Factor analysis – a masterclass
30/05/2018 - 30/05/2018
10:00AM - 4:00PM
Social scientists are frequently interested in studying a variety of social phenomena that are not directly measurable. Commonly studied concepts in the social sciences such as depression, anxiety, happiness, vulnerability (to name but a few!) cannot be directly observed, but rather their existence is inferred on the basis of phenomena which can be directly observed. This leads to an inevitable question: how can we possibly measure, with any kind of accuracy, that which we cannot observe?
This workshop will thus introduce the fundamental principles of factor analysis. Factor analysis is the process by which unobservable, or ‘latent’, constructs can be accurately and reliably measured via observable, or ‘manifest’, constructs. Since social scientists are usually interested in studying unobservable phenomena, factor analysis is an invaluable statistical tool for any researcher.
This course will cover the two most commonly used methods of factor analysis: exploratory factor analysis and confirmatory factor analysis.
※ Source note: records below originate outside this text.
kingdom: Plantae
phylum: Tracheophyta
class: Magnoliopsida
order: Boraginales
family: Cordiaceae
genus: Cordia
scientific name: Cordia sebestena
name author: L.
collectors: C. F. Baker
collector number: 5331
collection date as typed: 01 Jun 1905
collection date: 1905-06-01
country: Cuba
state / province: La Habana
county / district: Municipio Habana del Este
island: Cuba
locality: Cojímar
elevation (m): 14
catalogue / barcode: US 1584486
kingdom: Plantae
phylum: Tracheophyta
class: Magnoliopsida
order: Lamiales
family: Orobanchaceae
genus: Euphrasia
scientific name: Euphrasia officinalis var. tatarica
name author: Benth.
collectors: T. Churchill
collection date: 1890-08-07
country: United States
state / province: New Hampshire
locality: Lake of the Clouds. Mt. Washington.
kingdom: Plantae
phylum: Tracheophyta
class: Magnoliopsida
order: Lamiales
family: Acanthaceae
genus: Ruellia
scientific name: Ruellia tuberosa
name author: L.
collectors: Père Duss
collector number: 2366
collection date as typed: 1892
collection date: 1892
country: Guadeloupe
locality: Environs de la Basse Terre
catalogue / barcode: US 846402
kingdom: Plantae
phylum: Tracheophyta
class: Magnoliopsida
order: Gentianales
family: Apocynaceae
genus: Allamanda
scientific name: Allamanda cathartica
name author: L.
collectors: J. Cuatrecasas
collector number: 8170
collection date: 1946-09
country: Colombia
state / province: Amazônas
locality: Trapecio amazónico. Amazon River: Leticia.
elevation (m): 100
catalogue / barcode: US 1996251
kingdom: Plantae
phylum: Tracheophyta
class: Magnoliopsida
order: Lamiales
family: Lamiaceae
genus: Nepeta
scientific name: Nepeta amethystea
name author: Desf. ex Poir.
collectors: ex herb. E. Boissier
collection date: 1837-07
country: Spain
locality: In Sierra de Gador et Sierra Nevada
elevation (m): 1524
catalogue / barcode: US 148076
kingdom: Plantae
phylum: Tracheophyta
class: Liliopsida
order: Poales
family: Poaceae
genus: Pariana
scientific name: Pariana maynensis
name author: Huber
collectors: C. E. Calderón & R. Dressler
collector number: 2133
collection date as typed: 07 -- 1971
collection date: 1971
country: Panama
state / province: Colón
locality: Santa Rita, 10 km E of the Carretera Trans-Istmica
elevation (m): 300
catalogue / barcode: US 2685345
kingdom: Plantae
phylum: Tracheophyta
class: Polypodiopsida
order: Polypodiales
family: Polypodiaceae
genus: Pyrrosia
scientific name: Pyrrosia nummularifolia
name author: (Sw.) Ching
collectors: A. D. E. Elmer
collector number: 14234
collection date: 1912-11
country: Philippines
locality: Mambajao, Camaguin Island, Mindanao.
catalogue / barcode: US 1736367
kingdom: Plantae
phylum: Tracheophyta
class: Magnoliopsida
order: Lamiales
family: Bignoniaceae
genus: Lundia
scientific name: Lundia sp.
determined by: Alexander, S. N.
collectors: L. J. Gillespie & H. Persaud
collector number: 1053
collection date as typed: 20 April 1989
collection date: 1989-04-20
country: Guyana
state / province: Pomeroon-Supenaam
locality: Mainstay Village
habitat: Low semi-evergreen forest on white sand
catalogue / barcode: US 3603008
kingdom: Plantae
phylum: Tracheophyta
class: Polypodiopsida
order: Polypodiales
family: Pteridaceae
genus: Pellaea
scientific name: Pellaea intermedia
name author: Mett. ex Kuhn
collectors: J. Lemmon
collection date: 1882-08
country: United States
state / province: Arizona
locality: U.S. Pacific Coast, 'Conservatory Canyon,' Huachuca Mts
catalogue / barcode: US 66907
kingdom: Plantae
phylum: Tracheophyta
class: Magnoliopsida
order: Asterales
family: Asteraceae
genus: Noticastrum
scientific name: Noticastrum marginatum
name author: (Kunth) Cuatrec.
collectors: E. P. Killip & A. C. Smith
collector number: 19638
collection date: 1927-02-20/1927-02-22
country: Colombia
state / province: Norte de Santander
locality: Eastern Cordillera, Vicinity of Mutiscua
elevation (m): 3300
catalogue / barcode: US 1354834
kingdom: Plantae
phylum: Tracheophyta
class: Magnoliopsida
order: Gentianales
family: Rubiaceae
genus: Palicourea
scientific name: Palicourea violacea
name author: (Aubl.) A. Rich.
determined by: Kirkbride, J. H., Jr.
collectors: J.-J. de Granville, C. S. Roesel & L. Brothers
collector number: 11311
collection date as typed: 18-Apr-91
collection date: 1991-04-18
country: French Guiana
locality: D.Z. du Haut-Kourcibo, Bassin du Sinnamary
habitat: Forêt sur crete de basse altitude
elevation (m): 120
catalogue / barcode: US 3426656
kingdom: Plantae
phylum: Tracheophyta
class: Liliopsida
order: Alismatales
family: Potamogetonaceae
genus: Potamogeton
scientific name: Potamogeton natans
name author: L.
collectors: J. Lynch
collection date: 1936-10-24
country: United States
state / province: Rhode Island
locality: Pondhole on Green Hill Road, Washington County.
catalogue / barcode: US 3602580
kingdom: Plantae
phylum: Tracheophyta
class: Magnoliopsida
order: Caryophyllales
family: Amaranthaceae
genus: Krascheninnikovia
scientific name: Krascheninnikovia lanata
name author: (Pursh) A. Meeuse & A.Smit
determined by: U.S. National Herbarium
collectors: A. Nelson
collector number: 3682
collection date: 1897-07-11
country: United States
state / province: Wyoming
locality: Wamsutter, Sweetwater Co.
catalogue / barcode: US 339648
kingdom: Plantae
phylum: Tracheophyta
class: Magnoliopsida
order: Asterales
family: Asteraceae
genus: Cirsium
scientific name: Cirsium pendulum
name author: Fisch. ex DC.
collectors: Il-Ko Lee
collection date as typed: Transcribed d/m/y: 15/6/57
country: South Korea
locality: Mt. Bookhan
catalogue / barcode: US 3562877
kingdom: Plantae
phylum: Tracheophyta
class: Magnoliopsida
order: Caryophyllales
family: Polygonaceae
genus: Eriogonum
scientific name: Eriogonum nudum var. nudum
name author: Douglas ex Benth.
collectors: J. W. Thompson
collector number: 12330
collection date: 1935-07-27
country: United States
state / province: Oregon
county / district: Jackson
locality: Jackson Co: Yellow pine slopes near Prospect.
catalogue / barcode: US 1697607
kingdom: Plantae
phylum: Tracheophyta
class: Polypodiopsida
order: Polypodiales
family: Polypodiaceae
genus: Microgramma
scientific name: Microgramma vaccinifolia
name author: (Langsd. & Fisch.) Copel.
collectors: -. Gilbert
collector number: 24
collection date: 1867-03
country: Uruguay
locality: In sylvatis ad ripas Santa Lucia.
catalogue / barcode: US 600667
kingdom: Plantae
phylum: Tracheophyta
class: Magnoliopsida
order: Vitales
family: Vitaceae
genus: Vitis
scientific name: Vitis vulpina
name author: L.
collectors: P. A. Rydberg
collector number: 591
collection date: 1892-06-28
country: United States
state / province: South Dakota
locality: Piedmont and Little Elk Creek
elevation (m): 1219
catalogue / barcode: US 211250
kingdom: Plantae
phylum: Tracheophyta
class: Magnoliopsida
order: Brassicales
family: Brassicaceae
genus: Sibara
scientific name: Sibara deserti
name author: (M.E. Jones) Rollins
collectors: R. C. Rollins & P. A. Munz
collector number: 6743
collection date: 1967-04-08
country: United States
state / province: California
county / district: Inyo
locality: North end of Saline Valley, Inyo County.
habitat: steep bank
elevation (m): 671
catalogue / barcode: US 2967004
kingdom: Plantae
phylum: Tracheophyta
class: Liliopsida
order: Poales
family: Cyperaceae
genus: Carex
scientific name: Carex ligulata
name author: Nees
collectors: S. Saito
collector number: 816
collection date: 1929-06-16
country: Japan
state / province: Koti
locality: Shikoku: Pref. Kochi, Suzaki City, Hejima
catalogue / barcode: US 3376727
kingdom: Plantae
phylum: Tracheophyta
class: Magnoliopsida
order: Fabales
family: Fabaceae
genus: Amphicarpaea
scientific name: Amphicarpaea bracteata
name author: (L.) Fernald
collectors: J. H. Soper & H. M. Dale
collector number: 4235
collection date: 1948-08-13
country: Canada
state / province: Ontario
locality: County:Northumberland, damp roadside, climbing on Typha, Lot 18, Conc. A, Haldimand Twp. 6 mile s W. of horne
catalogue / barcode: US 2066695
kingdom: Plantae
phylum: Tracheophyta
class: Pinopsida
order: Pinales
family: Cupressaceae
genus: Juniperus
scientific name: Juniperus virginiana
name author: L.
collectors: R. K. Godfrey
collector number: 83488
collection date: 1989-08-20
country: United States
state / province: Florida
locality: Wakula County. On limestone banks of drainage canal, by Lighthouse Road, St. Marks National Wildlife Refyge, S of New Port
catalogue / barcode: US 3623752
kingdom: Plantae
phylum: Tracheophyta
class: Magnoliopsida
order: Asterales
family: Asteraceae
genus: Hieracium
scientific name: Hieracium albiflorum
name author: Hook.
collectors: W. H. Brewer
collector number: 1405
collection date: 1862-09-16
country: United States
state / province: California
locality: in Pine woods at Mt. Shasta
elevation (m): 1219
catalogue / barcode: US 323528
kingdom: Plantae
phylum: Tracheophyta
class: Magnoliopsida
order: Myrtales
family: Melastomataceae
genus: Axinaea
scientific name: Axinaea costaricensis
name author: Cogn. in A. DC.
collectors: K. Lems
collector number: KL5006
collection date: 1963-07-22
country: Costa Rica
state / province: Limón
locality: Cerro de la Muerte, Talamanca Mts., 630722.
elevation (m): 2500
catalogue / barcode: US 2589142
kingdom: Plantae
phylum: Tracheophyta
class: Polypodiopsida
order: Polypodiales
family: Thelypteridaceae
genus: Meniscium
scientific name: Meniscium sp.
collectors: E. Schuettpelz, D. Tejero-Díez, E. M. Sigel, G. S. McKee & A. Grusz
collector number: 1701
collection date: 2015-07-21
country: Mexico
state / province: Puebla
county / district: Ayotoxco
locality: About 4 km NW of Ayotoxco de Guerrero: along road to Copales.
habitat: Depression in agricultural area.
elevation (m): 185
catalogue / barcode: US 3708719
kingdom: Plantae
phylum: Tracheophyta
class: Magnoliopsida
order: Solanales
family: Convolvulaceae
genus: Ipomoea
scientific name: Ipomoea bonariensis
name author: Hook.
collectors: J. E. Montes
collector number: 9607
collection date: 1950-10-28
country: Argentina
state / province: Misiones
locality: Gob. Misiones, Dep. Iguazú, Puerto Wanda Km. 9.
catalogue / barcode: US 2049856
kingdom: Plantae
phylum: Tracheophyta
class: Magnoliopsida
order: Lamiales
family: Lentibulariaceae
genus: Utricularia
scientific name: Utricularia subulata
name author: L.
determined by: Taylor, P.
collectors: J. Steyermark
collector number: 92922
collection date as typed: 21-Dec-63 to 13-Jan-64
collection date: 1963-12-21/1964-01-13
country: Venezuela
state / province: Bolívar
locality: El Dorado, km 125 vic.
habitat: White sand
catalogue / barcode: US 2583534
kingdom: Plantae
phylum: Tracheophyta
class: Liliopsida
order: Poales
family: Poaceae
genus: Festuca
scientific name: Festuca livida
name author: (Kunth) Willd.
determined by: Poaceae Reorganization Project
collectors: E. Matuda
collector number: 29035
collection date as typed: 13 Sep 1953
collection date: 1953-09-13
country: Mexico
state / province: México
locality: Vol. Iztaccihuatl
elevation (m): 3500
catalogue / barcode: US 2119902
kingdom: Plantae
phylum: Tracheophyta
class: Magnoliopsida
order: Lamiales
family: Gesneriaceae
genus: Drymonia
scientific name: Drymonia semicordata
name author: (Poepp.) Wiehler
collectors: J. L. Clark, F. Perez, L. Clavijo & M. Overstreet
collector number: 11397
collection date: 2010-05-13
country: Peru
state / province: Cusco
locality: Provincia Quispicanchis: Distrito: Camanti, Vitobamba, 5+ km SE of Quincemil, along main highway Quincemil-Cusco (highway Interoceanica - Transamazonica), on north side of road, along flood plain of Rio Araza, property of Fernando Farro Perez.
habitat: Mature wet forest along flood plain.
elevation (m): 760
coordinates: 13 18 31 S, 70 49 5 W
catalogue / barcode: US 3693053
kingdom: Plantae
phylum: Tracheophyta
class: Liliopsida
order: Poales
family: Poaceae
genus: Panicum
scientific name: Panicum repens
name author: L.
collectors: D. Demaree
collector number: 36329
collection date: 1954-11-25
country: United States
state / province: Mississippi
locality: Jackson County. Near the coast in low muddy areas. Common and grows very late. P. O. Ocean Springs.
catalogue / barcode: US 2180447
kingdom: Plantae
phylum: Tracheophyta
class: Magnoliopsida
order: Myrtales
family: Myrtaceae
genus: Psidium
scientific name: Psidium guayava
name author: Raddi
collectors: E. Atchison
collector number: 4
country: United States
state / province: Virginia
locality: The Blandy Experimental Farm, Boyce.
The workshop will begin with a lecture to provide participants with a sound conceptual understanding of factor analysis, and of each of the types of factor analysis that we will cover. Practical examples will then be talked through, before getting students to carry out their very own factor analysis. In doing so participants will gain experience using a hands-on approach to reinforce the learning concepts and to ensure that participants are able to perform the desired analysis and appropriately interpret the output. This event will run from 10am - 4pm with an hour break for lunch.